WORK TO DO:
Reproduce every line of the entries below without changing anything.

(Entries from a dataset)
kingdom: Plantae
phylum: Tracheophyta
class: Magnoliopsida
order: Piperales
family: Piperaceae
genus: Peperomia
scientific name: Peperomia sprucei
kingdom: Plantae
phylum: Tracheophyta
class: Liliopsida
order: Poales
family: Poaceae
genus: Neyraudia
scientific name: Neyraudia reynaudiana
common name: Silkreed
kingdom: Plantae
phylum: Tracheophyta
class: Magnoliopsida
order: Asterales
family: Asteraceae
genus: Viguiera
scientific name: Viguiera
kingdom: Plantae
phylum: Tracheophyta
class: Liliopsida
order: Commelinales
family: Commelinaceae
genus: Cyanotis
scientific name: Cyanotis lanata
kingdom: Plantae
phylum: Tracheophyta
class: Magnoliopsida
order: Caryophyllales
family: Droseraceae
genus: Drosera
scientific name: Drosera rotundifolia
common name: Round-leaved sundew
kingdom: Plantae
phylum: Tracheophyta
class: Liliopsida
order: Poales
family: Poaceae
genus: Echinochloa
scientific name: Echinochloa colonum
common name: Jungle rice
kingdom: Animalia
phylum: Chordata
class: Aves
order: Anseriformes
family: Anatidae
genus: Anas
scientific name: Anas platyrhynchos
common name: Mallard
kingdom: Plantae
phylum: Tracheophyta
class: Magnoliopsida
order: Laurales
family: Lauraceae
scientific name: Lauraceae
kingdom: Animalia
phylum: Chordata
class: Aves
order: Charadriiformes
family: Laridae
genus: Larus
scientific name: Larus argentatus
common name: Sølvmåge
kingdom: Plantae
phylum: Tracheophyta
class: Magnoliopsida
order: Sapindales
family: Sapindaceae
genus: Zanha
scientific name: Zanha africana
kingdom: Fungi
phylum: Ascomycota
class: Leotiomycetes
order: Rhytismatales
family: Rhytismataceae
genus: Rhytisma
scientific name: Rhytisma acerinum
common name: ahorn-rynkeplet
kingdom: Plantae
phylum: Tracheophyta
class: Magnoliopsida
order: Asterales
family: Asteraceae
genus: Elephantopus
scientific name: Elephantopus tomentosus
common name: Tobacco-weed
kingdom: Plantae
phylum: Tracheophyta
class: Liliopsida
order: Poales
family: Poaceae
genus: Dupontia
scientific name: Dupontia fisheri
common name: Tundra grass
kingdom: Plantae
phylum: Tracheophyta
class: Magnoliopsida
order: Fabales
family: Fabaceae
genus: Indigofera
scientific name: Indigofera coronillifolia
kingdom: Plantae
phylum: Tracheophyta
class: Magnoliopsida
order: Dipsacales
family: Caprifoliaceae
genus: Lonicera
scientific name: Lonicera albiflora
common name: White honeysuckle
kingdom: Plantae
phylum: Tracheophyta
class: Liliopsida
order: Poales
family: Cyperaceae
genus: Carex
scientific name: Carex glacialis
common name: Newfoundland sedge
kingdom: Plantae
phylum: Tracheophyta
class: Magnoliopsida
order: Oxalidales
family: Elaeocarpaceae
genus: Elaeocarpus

COMPLETED EXERCISE:
kingdom: Plantae
phylum: Tracheophyta
class: Magnoliopsida
order: Piperales
family: Piperaceae
genus: Peperomia
scientific name: Peperomia sprucei
kingdom: Plantae
phylum: Tracheophyta
class: Liliopsida
order: Poales
family: Poaceae
genus: Neyraudia
scientific name: Neyraudia reynaudiana
common name: Silkreed
kingdom: Plantae
phylum: Tracheophyta
class: Magnoliopsida
order: Asterales
family: Asteraceae
genus: Viguiera
scientific name: Viguiera
kingdom: Plantae
phylum: Tracheophyta
class: Liliopsida
order: Commelinales
family: Commelinaceae
genus: Cyanotis
scientific name: Cyanotis lanata
kingdom: Plantae
phylum: Tracheophyta
class: Magnoliopsida
order: Caryophyllales
family: Droseraceae
genus: Drosera
scientific name: Drosera rotundifolia
common name: Round-leaved sundew
kingdom: Plantae
phylum: Tracheophyta
class: Liliopsida
order: Poales
family: Poaceae
genus: Echinochloa
scientific name: Echinochloa colonum
common name: Jungle rice
kingdom: Animalia
phylum: Chordata
class: Aves
order: Anseriformes
family: Anatidae
genus: Anas
scientific name: Anas platyrhynchos
common name: Mallard
kingdom: Plantae
phylum: Tracheophyta
class: Magnoliopsida
order: Laurales
family: Lauraceae
scientific name: Lauraceae
kingdom: Animalia
phylum: Chordata
class: Aves
order: Charadriiformes
family: Laridae
genus: Larus
scientific name: Larus argentatus
common name: Sølvmåge
kingdom: Plantae
phylum: Tracheophyta
class: Magnoliopsida
order: Sapindales
family: Sapindaceae
genus: Zanha
scientific name: Zanha africana
kingdom: Fungi
phylum: Ascomycota
class: Leotiomycetes
order: Rhytismatales
family: Rhytismataceae
genus: Rhytisma
scientific name: Rhytisma acerinum
common name: ahorn-rynkeplet
kingdom: Plantae
phylum: Tracheophyta
class: Magnoliopsida
order: Asterales
family: Asteraceae
genus: Elephantopus
scientific name: Elephantopus tomentosus
common name: Tobacco-weed
kingdom: Plantae
phylum: Tracheophyta
class: Liliopsida
order: Poales
family: Poaceae
genus: Dupontia
scientific name: Dupontia fisheri
common name: Tundra grass
kingdom: Plantae
phylum: Tracheophyta
class: Magnoliopsida
order: Fabales
family: Fabaceae
genus: Indigofera
scientific name: Indigofera coronillifolia
kingdom: Plantae
phylum: Tracheophyta
class: Magnoliopsida
order: Dipsacales
family: Caprifoliaceae
genus: Lonicera
scientific name: Lonicera albiflora
common name: White honeysuckle
kingdom: Plantae
phylum: Tracheophyta
class: Liliopsida
order: Poales
family: Cyperaceae
genus: Carex
scientific name: Carex glacialis
common name: Newfoundland sedge
kingdom: Plantae
phylum: Tracheophyta
class: Magnoliopsida
order: Oxalidales
family: Elaeocarpaceae
genus: Elaeocarpus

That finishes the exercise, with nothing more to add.